L'enquête par sondage peut être un élément pour améliorer l'information des premiers. On pourrait à ce titre l'utiliser plus systématiquement en amont de la législation ou dans le cadre de son application.
A titre de simple illustration, le phénomène d'exil fiscal pourrait sans doute être mieux appréhendé si l'on recourait davantage à cet instrument .
Par ailleurs, l'échange d'information a aussi de la valeur en tant qu'échange. Sans doute, une certaine proportion de nos concitoyens estime-t-elle que l'administration fiscale échange déjà trop avec elle. Il n'en reste pas moins que la qualité des échanges entre l'administration fiscale et les contribuables pourrait sans doute être un outil d'amélioration de la relation fiscale.
• Une deuxième méthode d'évaluation passe par l'extrapolation des résultats des contrôles fiscaux.
Toute méthode d'extrapolation repose sur le passage d'un échantillon à une estimation générale. Pour que ce passage soit pertinent, il faut que l'échantillon soit représentatif et qu'il le reste au fil de son extrapolation.
La population de l'échantillon et la population globale doivent être à peu près homogènes. C'est une limite de l'extrapolation comme méthode d'estimation des atteintes aux intérêts fiscaux des administrations publiques. En effet, les contrôles fiscaux ne s'adressent pas à n'importe quelle population. On peut d'ailleurs espérer au regard de l'efficacité du contrôle fiscal que la population contrôlée contienne un nombre de fraudeurs proportionnellement élevé. Quant au reste, l'extrapolation n'est exacte que moyennant l'hypothèse que les contrôles fiscaux qu'on ferait dans le reste de la population déboucheraient sur des résultats analogues (à quelques raffinements statistiques près).
• La méthode d'analyse des anomalies des comptes nationaux a davantage de crédibilité.
Les impositions sont assises sur des grandeurs (revenus, patrimoines, consommation, ...) que la comptabilité nationale quantifie avec une assez grande efficacité. En confrontant les produits théoriques de l'application des taux implicites d'imposition à ces assiettes avec leur produit effectif, on peut aboutir à des écarts qui constituent des indices de fraude.
Au demeurant, la comptabilité nationale, affinée pour s'ajuster au cadre de référence des bases imposables, est largement sollicitée dans les prévisions fiscales figurant dans les projets de loi de finances.
Pourtant, la non-coïncidence entre les données de la comptabilité nationale et les assiettes fiscales ainsi que l'absence d'assurance que l'économie souterraine est correctement appréhendée par les comptes nationaux posent problème.
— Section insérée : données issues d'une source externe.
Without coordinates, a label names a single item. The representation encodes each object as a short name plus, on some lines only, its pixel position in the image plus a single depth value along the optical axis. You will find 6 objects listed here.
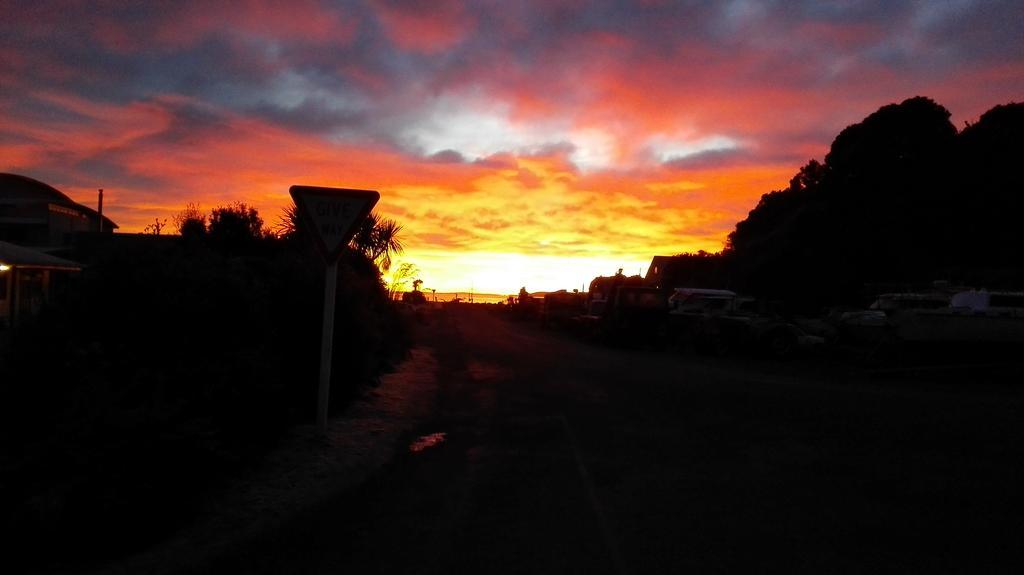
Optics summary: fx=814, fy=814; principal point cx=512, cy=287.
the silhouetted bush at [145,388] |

Sans compter le poids des erreurs involontaires, elles jettent un doute sur les estimations de la fraude dérivées des comptes nationaux.
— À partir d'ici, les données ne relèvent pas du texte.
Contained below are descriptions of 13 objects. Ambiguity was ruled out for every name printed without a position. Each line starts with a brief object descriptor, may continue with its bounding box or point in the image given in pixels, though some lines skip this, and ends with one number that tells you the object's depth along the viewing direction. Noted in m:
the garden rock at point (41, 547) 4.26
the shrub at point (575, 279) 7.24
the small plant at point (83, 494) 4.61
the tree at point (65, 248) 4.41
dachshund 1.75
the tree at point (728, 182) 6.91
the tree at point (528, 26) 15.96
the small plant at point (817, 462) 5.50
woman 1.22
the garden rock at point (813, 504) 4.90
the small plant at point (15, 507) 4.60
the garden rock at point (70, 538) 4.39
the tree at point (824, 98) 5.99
On peut relever qu'inversement, les fraudes estimées sont utilisées pour calculer le produit intérieur brut et sa répartition ( voir l'encadré ci-après ).
* 8 Il reste d'autres méthodes qualifiées « d'indirectes » par le CPO reposant pourtant elles aussi sur des écarts observés entre des variables données et le PIB national. Elles sont principalement utilisées pour estimer l'économie souterraine qui n'est évidemment pas neutre fiscalement.